St. Peter’s Basilica, Rome, Italy to San Pedro La Laguna, Solola, Guatemala
A young Guatemalan girl puts on a show during Mass as she attempts to slide by me in our pew at church. The little hands of la niña catch the long jet-black hair of the woman in front of me. High above us fire-engine-red letters beam, “Tú eres Pedro y sobre este piedra edificare mi iglesia/You are Peter and upon this rock I shall build my church.”
La Iglesia of San Pedro La Laguna is in a small Guatemalan city of about 14,000. San Pedro rests at 4,038 meters above sea level on Lake Atitlán. The church marks high in audience participation. The walls are cinder block and the priest’s voice matches in strength. As I read the words above me, I feel as though a soccer ball has hit my stomach. My lungs search for air as I recall one of that last times I felt this same feeling.
Cobblestones for miles. Rome, Italy, February 10th, 2016. With all it’s glory to offer, Roma has been seared in my memory, into my heart. From the Colosseo to the restaurants of Trastevere with the hope of spring around the corner, Rome holds nothing back. When I walked into St. Peter’s Square, surrounded by Michelangelo’s 140 lofty saints, I questioned whether or not my eyes had deceived me. Within the eternal city, the holy grand canyon itself, I am just an atom among the splendid body before me. 132 columns form a key shape plaza in front of Saint Peter’s Basilica and to me it’s a homecoming, an opportunity to bare witness to the glory of God. The opportunity to feel the feet of the gigantic Saint himself, by the Golden Altar, makes me feel like a tiny ant with a lioness roar.
A few days after my encounter with St. Peter at his Bascilia, I find myself on bended knee before chains that are said to have held him before his upside down crucifixion. It was at that moment, with Michelangelo’s Moses staring me down, that my spirit made a connection with the Saint. Saint Peter became Peter to me. It was my Saul-to-Paul experience that gripped my soul and I have not been the same since. In that moment I felt a fusion of my spirit to San Pedro, a blow torch to the soul. I always knew the connection of St. Peter as the foundation of the Catholic Church but in that moment I understood for the first time the spectrum of his life and the glory of Our Father’s forgiveness.
Man’s salvation and perfection consists of doing the will of God which he must have in view in all things, and at every moment of his life. – St. Peter
Like Peter, I am a sinner. Like Peter, I am a saint. There have been times when I denied Christ and times I have stood by Him and that is the beauty and burden of being human. I’m proud to be a Catholic, to have been raised in the faith and I’m grateful to call upon Peter when I battle my demons. I don’t always conquer however I believe in the power of forgiveness and with that my soul finds rest.

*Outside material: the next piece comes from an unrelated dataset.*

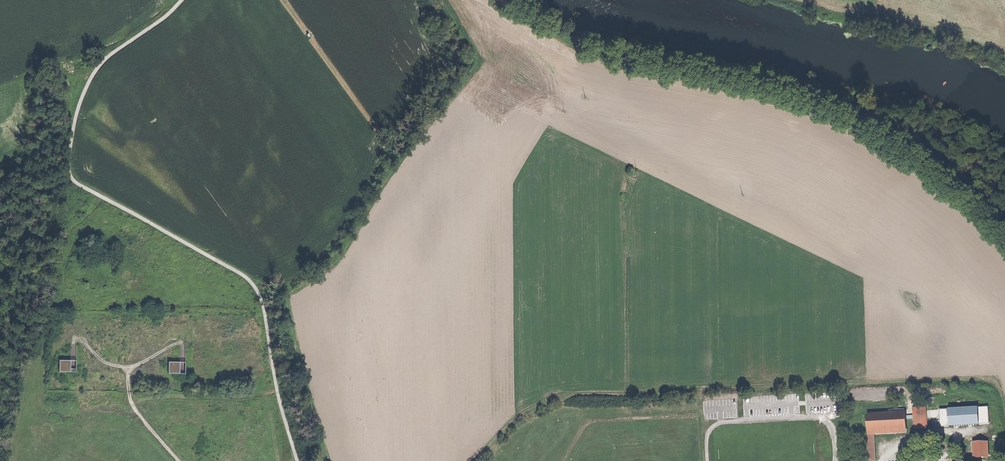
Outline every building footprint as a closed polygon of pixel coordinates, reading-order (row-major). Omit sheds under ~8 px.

Often times, as our modern world would have it, we can lose sight of our destination. For me, my destination has always been Heaven, and in everything I do I want to contribute to all of our risings. They say to build a great building you need a great foundation. It has been a humbling knowing that one of the greatest sinners is also the greatest saint – and is the rock of my church.
Three months after my second trip back to Rome, I’m in the park watching men scale their white-faced church. They drape a thick, grueso, fire-engine-red cloth carefully on the facade. Pools of sweat, sudor, collect below them. A little boy and I converse in Spanish and we exchange smiles. I hold fondly the memory of exchanging smiles with some children from Nigeria as Pope Francis blessed us within an arm’s reach. I could have given Papa a high five.
And as the boy and I giggle again, my soul rejoices in the connection God has guided me to. From San Pedro to Saint Peter’s, and miles of smiles between, I thank God for His miracle of my journey and opportunity to embed myself in cultures and countries far from home and close in spirit.
For it’s not that I would be nothing without Him, rather because of Him I am everything!